8. The high-voltage interlock structure for the electric vehicle charging socket according to claim 7, further comprising a clamping piece and a clamping groove, wherein the clamping piece is disposed on one of an outer periphery of the connecting terminal and an inner wall of the corresponding through-hole, and the clamping groove is disposed on the other one of the outer periphery of the connecting terminal and the inner wall of the corresponding through-hole.

9. The high-voltage interlock structure for the electric vehicle charging socket according to claim 7, wherein each of the interlock connecting seats is integrally injection-molded with or detachably connected to the charging socket body.

10. The high-voltage interlock structure for the electric vehicle charging socket according to claim 7, wherein the top of the connecting terminal is lower than the top of the through-hole, and the male end connector is U-shaped or V-shaped, two ends of which are respectively inserted into the corresponding through-holes to be electrically connected to the connecting terminals therein.

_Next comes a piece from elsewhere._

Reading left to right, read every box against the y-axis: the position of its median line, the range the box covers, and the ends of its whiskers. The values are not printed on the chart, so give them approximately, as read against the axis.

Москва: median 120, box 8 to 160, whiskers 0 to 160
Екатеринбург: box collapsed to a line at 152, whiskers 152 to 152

11. The high-voltage interlock structure for the electric vehicle charging socket according to claim 6, wherein a contact resistance between the male end connector and the connecting terminal is less than 9 mΩ.

12. The high-voltage interlock structure for the electric vehicle charging socket according to claim 7, wherein the interlock connecting seat comprises a base and a protrusion, and two of the through-holes pass through the base and the protrusion respectively; the male end connector is U-shaped or V-shaped and is fixedly connected to the mounting portion of the connector or of the rear cover, the mounting portion further comprises a cavity with one end opened, and two ends of the U-shaped male end connector or the V-shaped male end connector protrude from a bottom surface of the cavity; and the protrusion is matched with the cavity by plugging, and the two ends of the U-shaped male end connector or the V-shaped male end connector are inserted into the corresponding through-holes to be electrically connected to the connecting terminals therein.

13. The high-voltage interlock structure for the electric vehicle charging socket according to claim 10, wherein when the connector or the rear cover and the charging socket body are in a mounting position, two ends of the U-shaped male end connector or the V-shaped male end connector are overlapped with the connecting terminal by plugging.

14. The high-voltage interlock structure for the electric vehicle charging socket according to claim 1, wherein a sealing device is disposed between the connector, the rear cover and the charging socket body.

15. The high-voltage interlock structure for the electric vehicle charging socket according to claim 1, wherein the connector and the rear cover are connected to the charging socket body by means of one or more of adhesive connection, magnetic connection, bayonet connection, plugging connection and latching connection.

16. A charging apparatus, comprising a charging terminal, a cable and the high-voltage interlock structure for the electric vehicle charging socket according to claim 1, wherein the charging terminal is connected to the cable and disposed in the charging socket body to conduct high-voltage current; when the connector and/or the rear cover is completely separated from the charging socket body, the male end connector and the female end connector are disconnected, and at the same time, a signal is given to the control device so that the control device disconnects the high-voltage current in the cable.

17. The charging apparatus according to claim 16, wherein the charging terminal is connected to a plug-in terminal of a mating end to conduct current, and when the male end connector is about to be separated from the female end connector, the charging terminal is not separated from the plug-in terminal.